- Opening Delimiter -

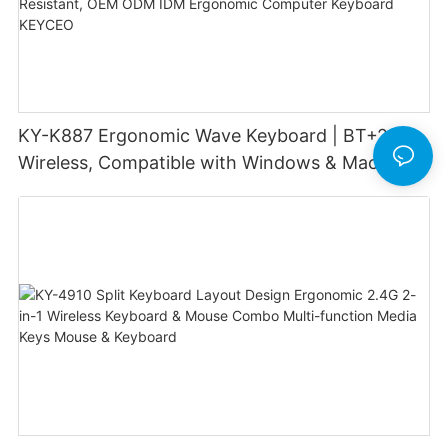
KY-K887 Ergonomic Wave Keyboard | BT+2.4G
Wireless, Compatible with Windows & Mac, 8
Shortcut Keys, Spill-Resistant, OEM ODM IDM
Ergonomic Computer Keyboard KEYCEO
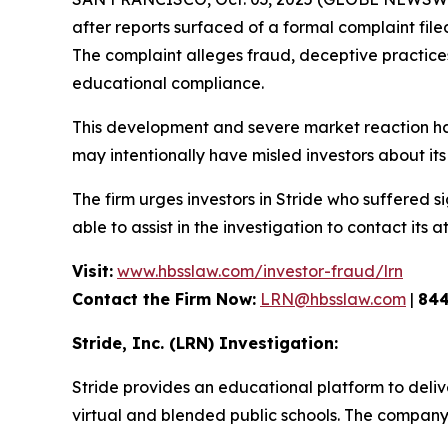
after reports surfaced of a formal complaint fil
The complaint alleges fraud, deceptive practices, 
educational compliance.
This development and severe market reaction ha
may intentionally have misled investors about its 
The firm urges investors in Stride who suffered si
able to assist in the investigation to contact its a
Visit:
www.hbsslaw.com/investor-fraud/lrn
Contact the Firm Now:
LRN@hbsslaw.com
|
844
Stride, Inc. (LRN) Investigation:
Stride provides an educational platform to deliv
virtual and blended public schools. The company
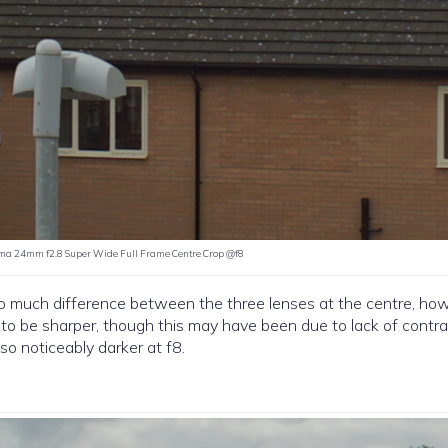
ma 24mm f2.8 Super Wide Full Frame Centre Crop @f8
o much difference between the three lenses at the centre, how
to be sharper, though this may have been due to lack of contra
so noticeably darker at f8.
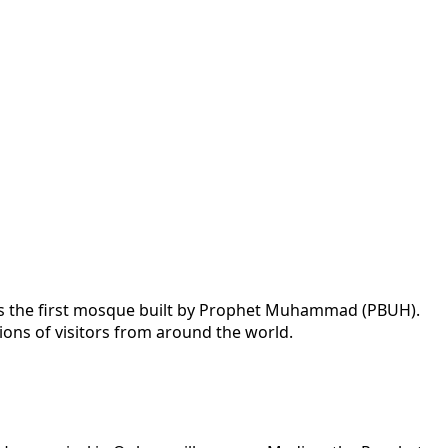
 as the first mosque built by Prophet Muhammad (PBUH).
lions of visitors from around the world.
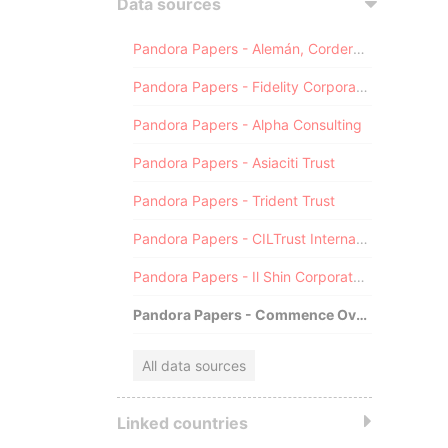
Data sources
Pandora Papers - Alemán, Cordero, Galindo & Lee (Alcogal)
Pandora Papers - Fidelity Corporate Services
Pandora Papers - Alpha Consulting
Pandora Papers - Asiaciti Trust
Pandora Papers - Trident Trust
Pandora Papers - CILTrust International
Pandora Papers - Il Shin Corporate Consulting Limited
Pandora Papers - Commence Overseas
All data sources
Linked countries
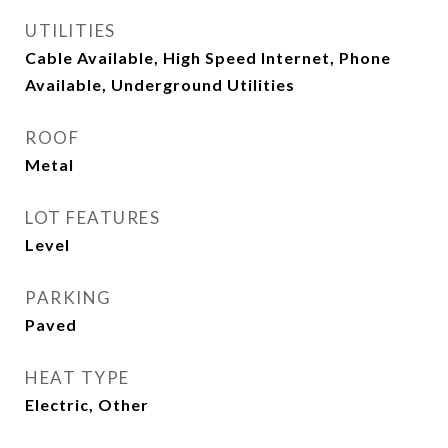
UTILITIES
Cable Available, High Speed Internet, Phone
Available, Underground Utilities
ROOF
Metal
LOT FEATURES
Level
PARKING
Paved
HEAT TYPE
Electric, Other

- Closing Delimiter -

# Work request
Return all the text taken from the material above, line by line and word for word. Leave out the picture markers.

# Your response
KY-K887 Ergonomic Wave Keyboard | BT+2.4G
Wireless, Compatible with Windows & Mac, 8
Shortcut Keys, Spill-Resistant, OEM ODM IDM
Ergonomic Computer Keyboard KEYCEO
after reports surfaced of a formal complaint fil
The complaint alleges fraud, deceptive practices, 
educational compliance.
This development and severe market reaction ha
may intentionally have misled investors about its 
The firm urges investors in Stride who suffered si
able to assist in the investigation to contact its a
Visit:
www.hbsslaw.com/investor-fraud/lrn
Contact the Firm Now:
LRN@hbsslaw.com
|
844
Stride, Inc. (LRN) Investigation:
Stride provides an educational platform to deliv
virtual and blended public schools. The company
ma 24mm f2.8 Super Wide Full Frame Centre Crop @f8
o much difference between the three lenses at the centre, how
to be sharper, though this may have been due to lack of contra
so noticeably darker at f8.
 as the first mosque built by Prophet Muhammad (PBUH).
lions of visitors from around the world.
Data sources
Pandora Papers - Alemán, Cordero, Galindo & Lee (Alcogal)
Pandora Papers - Fidelity Corporate Services
Pandora Papers - Alpha Consulting
Pandora Papers - Asiaciti Trust
Pandora Papers - Trident Trust
Pandora Papers - CILTrust International
Pandora Papers - Il Shin Corporate Consulting Limited
Pandora Papers - Commence Overseas
All data sources
Linked countries
UTILITIES
Cable Available, High Speed Internet, Phone
Available, Underground Utilities
ROOF
Metal
LOT FEATURES
Level
PARKING
Paved
HEAT TYPE
Electric, Other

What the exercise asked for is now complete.